While the women talked, Rex sat at the end of the bed and impishly pinched Nita's toes. She ignored him. He was not to be denied the satisfaction of a giggle, however. As the conversation went on, he tickled the bottom of her foot. Nita continued talking. Rex's face darkened. He knew something was desperately wrong. Nita had always been ticklish. Now he squeezed her toes one at a time. There was still no response. She had no idea that he was even touching her. She was completely, undeniably numb. The tingling sensation had faded, and in its place was nothing. Nothing at all.

Nita's inquisition continued as the numbness hung on. She had several other relatives working in Colombo General and other area hospitals. Each time one of them visited her, she asked the same questions: "What's wrong with me? Why can't I move my legs?" And to the doctors: "What are you guys doing? When can I get out of here?"
No one came up with any answers.

One day Nita's doctor cousin came to rub her down. While he worked he talked.
"Look, we don't keep you here because we love you and want you near us," he said directly. "You're not doing us any favours by staying here so long. We're just trying to help you get out of here and back on your feet. So you just quit the griping, will you? Shut up, and give us a chance." His voice was flat with frustration.

Nita looked at him evenly. She realized what he was saying by his tone. She was in serious trouble. The implications suddenly occurred to her: she might never be normal again. Instinctively she rushed to stave off the inevitable.
"Please," she begged him, "don't let them send me home in a wheelchair or on crutches. I'll stay a week, a month, whatever it takes to get well... but don't send me out a cripple and have the world staring at me and calling me a `poor thing!'"
Her cousin turned away quickly so she could not see the sting of tears escaping from his helpless eyes.

Nita's fate seemed to be already sealed. She watched as her legs began to warp and bend, and her toes started curling up under her feet. Each day the deformity grew a bit more severe, a bit closer to being grotesque. It was as if she were some horrible wooden puppet being slowly, imperceptibly pulled by some sadistic showmaster.
"Doctor," she demanded fearfully, one day, "How will I run again?"
"It will all work out," he responded softly, feeling no guilt for his lie.
She could see the lights dimming as the parade of medical men dwindled. They were all baffled - she knew that. They didn't want to be reminded of that wall of frustration they could not break through.

And deep within her spirit, Nita felt the creeping dread ... the fear that she would never run again, never outrace another tennis ball, never run another 1500. She said nothing, but every day she felt her despair deepening and knew it was the "knowing" that filled her with fear.
When she could no longer feel the icy metal bedpan against her buttocks, Nita knew for sure the doctors were lying. The traction had nothing to do with her toes not moving - her toes would not move because she was paralysed, and the paralysis was moving steadily upward. She was dying part by part. She touched her legs lightly. They were cold.

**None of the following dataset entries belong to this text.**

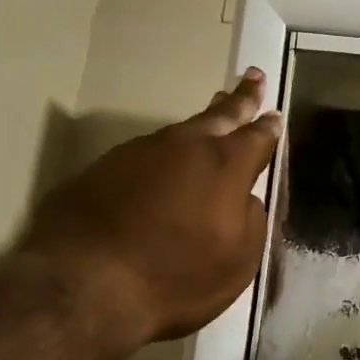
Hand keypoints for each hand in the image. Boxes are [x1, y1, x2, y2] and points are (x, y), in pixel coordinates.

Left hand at [22, 70, 281, 348]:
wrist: (84, 283)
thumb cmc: (176, 277)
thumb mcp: (238, 260)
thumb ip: (251, 220)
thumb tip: (244, 198)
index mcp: (226, 165)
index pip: (257, 137)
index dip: (269, 127)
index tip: (274, 114)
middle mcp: (186, 146)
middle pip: (220, 115)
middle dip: (240, 98)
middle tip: (252, 77)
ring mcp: (141, 151)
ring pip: (180, 131)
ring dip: (199, 125)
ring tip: (212, 117)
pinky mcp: (104, 166)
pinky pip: (146, 153)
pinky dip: (162, 155)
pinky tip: (161, 167)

Nita continued plaguing the hospital staff and her family for straight answers, maintaining a relentless facade of toughness. But inside she was grieving already for her own demise. She was attending her own funeral. She knew she was in trouble from the day the traction was removed. At night she would lie wide-eyed, straining to move her legs, and watch them lie there, lifeless. During the day she lay in the huge bed, helpless and numb, with her eyes on the door, waiting and wishing for someone to bring the good news - a magic touch - that would restore the old feelings and help her move her legs. But there was no magic lamp and no such genie appeared.

She had trusted the doctors; but medical science had spent its tokens. Dr. Shan stopped dropping by at all.
She bribed a hospital aide to steal the medical records that no doctor would show her. They confirmed the worst.
"God help me," Nita whispered, alone in the night, leaning back on Psalm 46:1. "You are my `refuge and strength, a very present help in trouble.' God, you are my only hope!"